Ask for site tests after the installation and make sure you understand possible deviation from the factory tests. Review margin of errors and whether they are acceptable.
Ask for average time it takes to perform the site test, who performs it, set up requirements, and plan for it.
7.Reports and Schedules
Ask for the major milestone schedules. Ensure inputs to those milestones are clearly defined and responsible disciplines assigned. For example, cannot meet a Design Review milestone with the OEM, if their drawings are not submitted on time. Or, drawings could be delayed if you have not provided design criteria to your suppliers such as filtration, pressure, flow requirements, installation configuration (indoor, outdoor, controls room, etc).
Compare the OEM’s schedule with your site’s delivery of other suppliers’ equipment such as Balance of Plant. Do you need to stage the different equipment at site upon delivery or can they be directly installed in their designated locations?

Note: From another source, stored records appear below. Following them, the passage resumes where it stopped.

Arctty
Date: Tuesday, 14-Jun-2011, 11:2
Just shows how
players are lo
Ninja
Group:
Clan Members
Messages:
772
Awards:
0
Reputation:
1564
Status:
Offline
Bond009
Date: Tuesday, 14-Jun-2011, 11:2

Understand what portion of tests are static, simulated, dynamic, a sub-system or a train and determine its performance implication at site during start up and commissioning. Even if the OEM is guaranteeing performance, if there are serious site failures, it is costing you expensive down time to remedy those limitations.
Ask for the factory tested fuel type and set up, and determine their performance impact based on your site conditions. Is there any meaningful impact to the actual results due to those variations?
Ask for a consolidated report to include results of the performance test both at ISO and normalized to your site conditions, as well as to list all variables not tested but guaranteed such as noise or emissions.